Can you gather every line in the records below that contains the string "naar", counting only matches with the same case?

Records provided:
---
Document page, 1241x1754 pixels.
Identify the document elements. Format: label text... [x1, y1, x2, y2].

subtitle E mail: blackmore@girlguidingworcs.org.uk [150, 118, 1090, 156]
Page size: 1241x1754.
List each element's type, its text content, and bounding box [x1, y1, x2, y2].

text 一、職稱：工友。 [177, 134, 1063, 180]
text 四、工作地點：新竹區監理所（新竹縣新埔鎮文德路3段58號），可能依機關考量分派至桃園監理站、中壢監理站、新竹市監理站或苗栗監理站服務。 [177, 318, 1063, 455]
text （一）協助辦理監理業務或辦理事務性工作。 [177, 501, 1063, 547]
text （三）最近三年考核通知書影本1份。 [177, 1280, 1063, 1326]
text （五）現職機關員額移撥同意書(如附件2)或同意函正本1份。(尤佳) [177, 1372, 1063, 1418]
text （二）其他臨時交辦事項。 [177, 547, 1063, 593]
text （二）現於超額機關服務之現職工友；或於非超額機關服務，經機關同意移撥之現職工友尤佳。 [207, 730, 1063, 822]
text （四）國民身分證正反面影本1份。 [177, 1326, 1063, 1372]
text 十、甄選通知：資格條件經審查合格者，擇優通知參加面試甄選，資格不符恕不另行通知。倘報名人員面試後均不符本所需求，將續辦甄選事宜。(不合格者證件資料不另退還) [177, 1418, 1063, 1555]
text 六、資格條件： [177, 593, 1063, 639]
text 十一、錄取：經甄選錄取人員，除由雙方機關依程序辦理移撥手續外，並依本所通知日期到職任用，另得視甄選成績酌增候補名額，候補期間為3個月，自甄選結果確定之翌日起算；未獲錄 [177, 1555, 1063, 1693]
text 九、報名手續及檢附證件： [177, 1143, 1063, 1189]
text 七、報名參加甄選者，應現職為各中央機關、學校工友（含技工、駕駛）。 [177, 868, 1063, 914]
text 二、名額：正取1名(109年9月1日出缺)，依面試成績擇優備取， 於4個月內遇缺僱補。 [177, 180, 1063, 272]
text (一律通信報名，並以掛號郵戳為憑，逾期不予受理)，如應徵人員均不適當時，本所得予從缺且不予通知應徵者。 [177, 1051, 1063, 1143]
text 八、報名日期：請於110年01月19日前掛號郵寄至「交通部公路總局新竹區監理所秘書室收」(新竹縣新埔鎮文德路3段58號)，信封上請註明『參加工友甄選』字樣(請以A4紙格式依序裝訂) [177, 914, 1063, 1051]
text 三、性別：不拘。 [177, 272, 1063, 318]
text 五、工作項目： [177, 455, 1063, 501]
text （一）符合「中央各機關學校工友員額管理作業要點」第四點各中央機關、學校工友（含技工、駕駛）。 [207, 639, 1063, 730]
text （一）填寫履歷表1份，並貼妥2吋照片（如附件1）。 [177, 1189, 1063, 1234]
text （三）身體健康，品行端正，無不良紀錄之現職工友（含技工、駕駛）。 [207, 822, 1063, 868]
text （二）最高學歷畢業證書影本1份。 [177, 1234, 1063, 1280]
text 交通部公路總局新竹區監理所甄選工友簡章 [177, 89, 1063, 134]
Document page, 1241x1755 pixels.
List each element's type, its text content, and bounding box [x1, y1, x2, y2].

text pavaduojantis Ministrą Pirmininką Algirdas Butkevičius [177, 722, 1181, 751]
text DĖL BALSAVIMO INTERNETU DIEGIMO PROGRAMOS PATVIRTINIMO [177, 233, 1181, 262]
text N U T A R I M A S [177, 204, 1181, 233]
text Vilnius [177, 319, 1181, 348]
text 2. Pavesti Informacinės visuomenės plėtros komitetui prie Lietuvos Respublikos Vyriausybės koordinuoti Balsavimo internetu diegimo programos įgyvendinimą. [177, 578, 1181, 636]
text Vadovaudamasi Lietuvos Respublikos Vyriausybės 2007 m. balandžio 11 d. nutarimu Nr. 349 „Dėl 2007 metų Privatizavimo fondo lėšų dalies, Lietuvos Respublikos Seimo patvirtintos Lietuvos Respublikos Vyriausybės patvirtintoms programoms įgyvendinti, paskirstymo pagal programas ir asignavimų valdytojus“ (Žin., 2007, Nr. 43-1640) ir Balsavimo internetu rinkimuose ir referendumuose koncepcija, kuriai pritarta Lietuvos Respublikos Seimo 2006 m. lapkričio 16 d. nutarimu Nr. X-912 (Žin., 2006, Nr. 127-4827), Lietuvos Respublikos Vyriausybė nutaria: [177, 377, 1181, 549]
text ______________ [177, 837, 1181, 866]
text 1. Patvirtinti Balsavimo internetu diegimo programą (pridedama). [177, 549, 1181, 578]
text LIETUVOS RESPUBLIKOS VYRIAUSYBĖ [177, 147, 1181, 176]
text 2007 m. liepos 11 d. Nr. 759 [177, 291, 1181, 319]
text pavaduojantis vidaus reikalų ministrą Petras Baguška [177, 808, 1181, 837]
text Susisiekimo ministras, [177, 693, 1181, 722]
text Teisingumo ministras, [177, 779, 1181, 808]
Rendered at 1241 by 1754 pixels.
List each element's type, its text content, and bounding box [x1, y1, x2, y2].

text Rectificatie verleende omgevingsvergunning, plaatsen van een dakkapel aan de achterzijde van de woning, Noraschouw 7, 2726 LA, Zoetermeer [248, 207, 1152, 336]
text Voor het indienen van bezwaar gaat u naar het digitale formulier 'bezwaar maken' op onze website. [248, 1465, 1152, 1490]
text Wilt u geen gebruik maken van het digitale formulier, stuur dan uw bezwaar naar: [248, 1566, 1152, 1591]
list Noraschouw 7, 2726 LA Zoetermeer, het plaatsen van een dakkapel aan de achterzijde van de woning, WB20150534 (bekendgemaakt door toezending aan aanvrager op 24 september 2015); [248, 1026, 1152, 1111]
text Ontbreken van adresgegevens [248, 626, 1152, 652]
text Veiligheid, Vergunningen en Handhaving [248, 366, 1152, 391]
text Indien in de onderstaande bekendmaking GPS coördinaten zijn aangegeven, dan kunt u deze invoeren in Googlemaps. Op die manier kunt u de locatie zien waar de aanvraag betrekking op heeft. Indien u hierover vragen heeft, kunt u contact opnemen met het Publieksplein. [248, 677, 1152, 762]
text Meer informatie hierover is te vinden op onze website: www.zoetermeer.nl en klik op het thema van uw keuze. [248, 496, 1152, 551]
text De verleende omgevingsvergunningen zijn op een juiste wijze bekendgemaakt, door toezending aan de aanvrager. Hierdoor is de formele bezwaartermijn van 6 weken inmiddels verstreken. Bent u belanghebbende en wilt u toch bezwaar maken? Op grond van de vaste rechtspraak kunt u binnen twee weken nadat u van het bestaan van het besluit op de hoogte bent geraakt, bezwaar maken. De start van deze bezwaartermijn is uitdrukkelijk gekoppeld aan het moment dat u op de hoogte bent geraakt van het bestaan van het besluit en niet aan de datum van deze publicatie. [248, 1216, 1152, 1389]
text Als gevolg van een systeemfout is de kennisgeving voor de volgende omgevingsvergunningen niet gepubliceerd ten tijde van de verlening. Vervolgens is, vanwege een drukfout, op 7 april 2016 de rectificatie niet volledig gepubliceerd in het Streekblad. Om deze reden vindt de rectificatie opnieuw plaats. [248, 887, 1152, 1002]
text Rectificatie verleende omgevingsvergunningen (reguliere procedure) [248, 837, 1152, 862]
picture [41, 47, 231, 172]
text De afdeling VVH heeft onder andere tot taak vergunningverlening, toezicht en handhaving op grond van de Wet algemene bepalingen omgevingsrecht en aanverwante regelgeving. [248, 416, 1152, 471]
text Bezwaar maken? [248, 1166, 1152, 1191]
---
Task answer:
text Voor het indienen van bezwaar gaat u naar het digitale formulier 'bezwaar maken' op onze website. [248, 1465, 1152, 1490]
text Wilt u geen gebruik maken van het digitale formulier, stuur dan uw bezwaar naar: [248, 1566, 1152, 1591]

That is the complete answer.